BALTIMORE — Three more extras from the Twins’ sweep-clinching victory at Camden Yards:

    Unlike his first two dominating starts, Jose Berrios got into some trouble against the Orioles on Wednesday. That’s not a bad thing, either, because the Twins want to see how he responds.

    So far, so good. Berrios gave up a one-out single to Manny Machado in the fourth inning, then walked Mark Trumbo and Trey Mancini (with a Chris Davis popup in between) to load the bases. Pitching coach Neil Allen walked to the mound to confer with the 22-year-old starter.

    “You can tell he gets a little bit sped up and tries to throw a little bit harder. Maybe gets too fine,” Molitor said of the pep talk. “You try to get him just to go back and be free and easy and just make pitches.”

    “Neil said to trust myself, trust my stuff. And throw the ball inside,” Berrios said. “That’s what I did.”

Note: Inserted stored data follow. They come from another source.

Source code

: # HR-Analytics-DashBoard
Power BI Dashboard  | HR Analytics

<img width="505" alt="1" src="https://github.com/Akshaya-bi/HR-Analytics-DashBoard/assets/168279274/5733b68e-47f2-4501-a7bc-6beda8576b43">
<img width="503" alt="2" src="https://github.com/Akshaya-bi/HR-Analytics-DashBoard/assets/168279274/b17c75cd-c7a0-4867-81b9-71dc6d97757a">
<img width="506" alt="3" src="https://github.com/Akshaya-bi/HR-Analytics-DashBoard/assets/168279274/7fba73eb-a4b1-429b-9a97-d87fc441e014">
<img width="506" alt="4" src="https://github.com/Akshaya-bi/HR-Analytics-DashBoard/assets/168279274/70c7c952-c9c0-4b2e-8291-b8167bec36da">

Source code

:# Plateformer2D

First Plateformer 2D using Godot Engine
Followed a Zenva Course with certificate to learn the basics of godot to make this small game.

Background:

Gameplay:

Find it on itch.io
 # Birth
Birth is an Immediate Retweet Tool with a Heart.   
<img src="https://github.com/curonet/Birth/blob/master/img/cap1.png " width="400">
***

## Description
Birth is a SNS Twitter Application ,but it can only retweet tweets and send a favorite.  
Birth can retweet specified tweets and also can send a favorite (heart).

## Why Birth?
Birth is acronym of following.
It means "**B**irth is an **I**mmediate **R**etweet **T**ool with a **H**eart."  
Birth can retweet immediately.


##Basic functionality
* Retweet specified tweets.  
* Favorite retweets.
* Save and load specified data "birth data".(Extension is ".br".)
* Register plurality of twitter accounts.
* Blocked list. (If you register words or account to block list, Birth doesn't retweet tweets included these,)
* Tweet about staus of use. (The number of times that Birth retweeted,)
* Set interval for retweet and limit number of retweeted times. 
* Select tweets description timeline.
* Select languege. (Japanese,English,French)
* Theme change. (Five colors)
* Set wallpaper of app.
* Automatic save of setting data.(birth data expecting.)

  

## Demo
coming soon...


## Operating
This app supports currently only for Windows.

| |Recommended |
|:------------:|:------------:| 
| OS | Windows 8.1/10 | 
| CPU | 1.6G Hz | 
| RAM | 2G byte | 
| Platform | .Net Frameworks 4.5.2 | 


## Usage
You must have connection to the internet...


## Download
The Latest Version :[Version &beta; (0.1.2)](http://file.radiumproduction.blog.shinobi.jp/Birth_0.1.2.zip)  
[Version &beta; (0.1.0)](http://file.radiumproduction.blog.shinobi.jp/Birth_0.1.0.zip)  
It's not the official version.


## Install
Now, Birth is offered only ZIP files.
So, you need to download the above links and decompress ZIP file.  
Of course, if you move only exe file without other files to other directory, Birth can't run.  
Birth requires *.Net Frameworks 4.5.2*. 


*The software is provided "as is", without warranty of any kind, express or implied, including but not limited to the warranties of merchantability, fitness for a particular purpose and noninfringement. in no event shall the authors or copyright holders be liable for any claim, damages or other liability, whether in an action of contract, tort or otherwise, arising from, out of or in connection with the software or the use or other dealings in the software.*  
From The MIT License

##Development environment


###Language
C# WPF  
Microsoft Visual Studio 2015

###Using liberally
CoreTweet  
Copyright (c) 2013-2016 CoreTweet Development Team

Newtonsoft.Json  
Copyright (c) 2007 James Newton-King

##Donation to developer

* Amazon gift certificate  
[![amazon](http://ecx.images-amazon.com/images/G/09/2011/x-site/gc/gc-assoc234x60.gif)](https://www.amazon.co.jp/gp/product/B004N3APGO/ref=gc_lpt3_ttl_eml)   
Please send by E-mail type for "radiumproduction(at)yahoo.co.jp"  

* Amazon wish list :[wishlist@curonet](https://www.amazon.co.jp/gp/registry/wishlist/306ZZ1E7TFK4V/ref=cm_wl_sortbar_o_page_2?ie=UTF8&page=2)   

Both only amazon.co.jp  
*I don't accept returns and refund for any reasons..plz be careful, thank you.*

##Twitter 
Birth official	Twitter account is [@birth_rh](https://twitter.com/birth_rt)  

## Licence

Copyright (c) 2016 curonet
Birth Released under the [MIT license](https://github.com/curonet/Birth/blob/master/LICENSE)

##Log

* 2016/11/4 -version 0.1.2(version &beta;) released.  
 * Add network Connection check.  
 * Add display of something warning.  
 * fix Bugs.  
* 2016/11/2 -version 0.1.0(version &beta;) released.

    Berrios put the advice into action against Jonathan Schoop. He got ahead 1-2, then threw a curveball in the dirt that caused Schoop to flinch, and he was called out on the check swing. “He had a good matchup there,  a good long at-bat and got him to chase,” Molitor said of Berrios, whose ERA rose all the way to 1.66. “That was a big inning.”

    And a good test.

   One inning earlier, Berrios unleashed this nastiness


    With his 12th save on Wednesday, in 13 opportunities, Brandon Kintzler moved within one save of AL leader Cody Allen of Cleveland. It wasn’t a clean inning, but it was close.

    Mancini led off the ninth with a single to right field, putting the tying run on base. But just as the Camden Yards crowd of 32,267 came alive, Kintzler snuffed the threat. He got Schoop to hit a grounder up the middle, and though there was momentary confusion, it worked out for Minnesota.

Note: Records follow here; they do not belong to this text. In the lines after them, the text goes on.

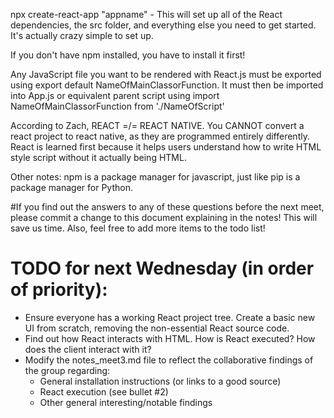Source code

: npx create-react-app "appname" - This will set up all of the React dependencies, the src folder, and everything else you need to get started. It's actually crazy simple to set up.

If you don't have npm installed, you have to install it first!

Any JavaScript file you want to be rendered with React.js must be exported using export default NameOfMainClassorFunction.
It must then be imported into App.js or equivalent parent script using import NameOfMainClassorFunction from './NameOfScript'


According to Zach, REACT =/= REACT NATIVE. You CANNOT convert a react project to react native, as they are programmed entirely differently.
React is learned first because it helps users understand how to write HTML style script without it actually being HTML.

Other notes:
npm is a package manager for javascript, just like pip is a package manager for Python.


#If you find out the answers to any of these questions before the next meet, please commit a change to this document explaining in the notes! This will save us time.
Also, feel free to add more items to the todo list!

# TODO for next Wednesday (in order of priority):
* Ensure everyone has a working React project tree. Create a basic new UI from scratch, removing the non-essential React source code.
* Find out how React interacts with HTML. How is React executed? How does the client interact with it?
* Modify the notes_meet3.md file to reflect the collaborative findings of the group regarding:
  * General installation instructions (or links to a good source)
  * React execution (see bullet #2)
  * Other general interesting/notable findings
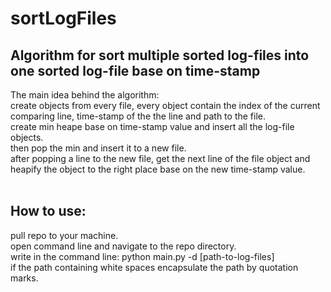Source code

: # sortLogFiles
## Algorithm for sort multiple sorted log-files into one sorted log-file base on time-stamp

The main idea behind the algorithm: <br />
create objects from every file, every object contain the index of the current comparing line, time-stamp of the the line and path to the file. <br />
create min heape base on time-stamp value and insert all the log-file objects. <br />
then pop the min and insert it to a new file.<br />
after popping a line to the new file, get the next line of the file object and heapify the object to the right place base on the new time-stamp value.<br />
<br />
## How to use:<br />
pull repo to your machine. <br />
open command line and navigate to the repo directory. <br />
write in the command line: python main.py -d [path-to-log-files]<br />
if the path containing white spaces encapsulate the path by quotation marks. <br />
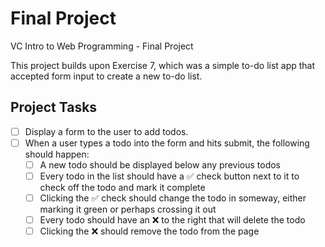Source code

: # Final Project
VC Intro to Web Programming - Final Project

This project builds upon Exercise 7, which was a simple to-do list app that accepted form input to create a new to-do list.

## Project Tasks

- [ ] Display a form to the user to add todos.
- [ ] When a user types a todo into the form and hits submit, the following should happen:
  - [ ] A new todo should be displayed below any previous todos
  - [ ] Every todo in the list should have a ✅ check button next to it to check off the todo and mark it complete
  - [ ] Clicking the ✅ check should change the todo in someway, either marking it green or perhaps crossing it out
  - [ ] Every todo should have an ❌ to the right that will delete the todo
  - [ ] Clicking the ❌ should remove the todo from the page

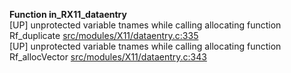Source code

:   
__Function in_RX11_dataentry__  
  [UP] unprotected variable tnames while calling allocating function Rf_duplicate [src/modules/X11/dataentry.c:335](https://github.com/wch/r-source/blob/f8bfc09ed32004fb869f7c803c602aa19fdbaf11/src/modules/X11/dataentry.c/#L335)  
  [UP] unprotected variable tnames while calling allocating function Rf_allocVector [src/modules/X11/dataentry.c:343](https://github.com/wch/r-source/blob/f8bfc09ed32004fb869f7c803c602aa19fdbaf11/src/modules/X11/dataentry.c/#L343)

    “Kintzler put his glove up to get it, and then he moved it all of a sudden,” said Brian Dozier. “It caught me a little off guard.”

    That’s because Dozier recovered, snagged the ball one step from second base, kicked the bag and calmly tossed to first base. 

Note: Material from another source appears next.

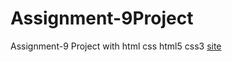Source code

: # Assignment-9Project
Assignment-9 Project with html css html5 css3 
[site](https://kareemnasman.github.io/Assignment-9Project/)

    “It’s a sweet double play,” Dozier said.


    When Taylor Rogers fell behind 3-0 to Chris Davis in the eighth inning, having thrown nothing but curveballs out of the strike zone, he knew how to fix the problem: Just throw fastballs.

    Not because he wanted to try something else, but because he believed they would get his curve back on track.

    “I was lucky to get back in the count with two heaters. And [catcher Chris Gimenez] and I were on the same page the whole way — 3-2 curveball,” Rogers explained. “It’s kind of like when you’re in the bullpen and you can’t quite find the breaking ball, so you throw a fastball to try to find the release point again. I think it helped that I threw those two fastballs, got back on my release point, and was able to get [the 3-2 curve] in there.”

    Count Molitor as impressed.

    “He had been trying to ambush the whole series,” Molitor said of the Orioles’ slugger, who swung at Berrios’ first pitch in the fourth inning with two runners on, and lofted a popup to third.  Then he swung at the first pitch again in the seventh and rocketed it onto the plaza in right field. Good timing for the Twins, of course, and it all set up Rogers’ big moment in the eighth.

    No wonder, Molitor said, that Rogers pumped his fist in exuberance as umpire Lance Barrett signaled strike three.

    “That’s as dangerous as it gets,” Molitor said.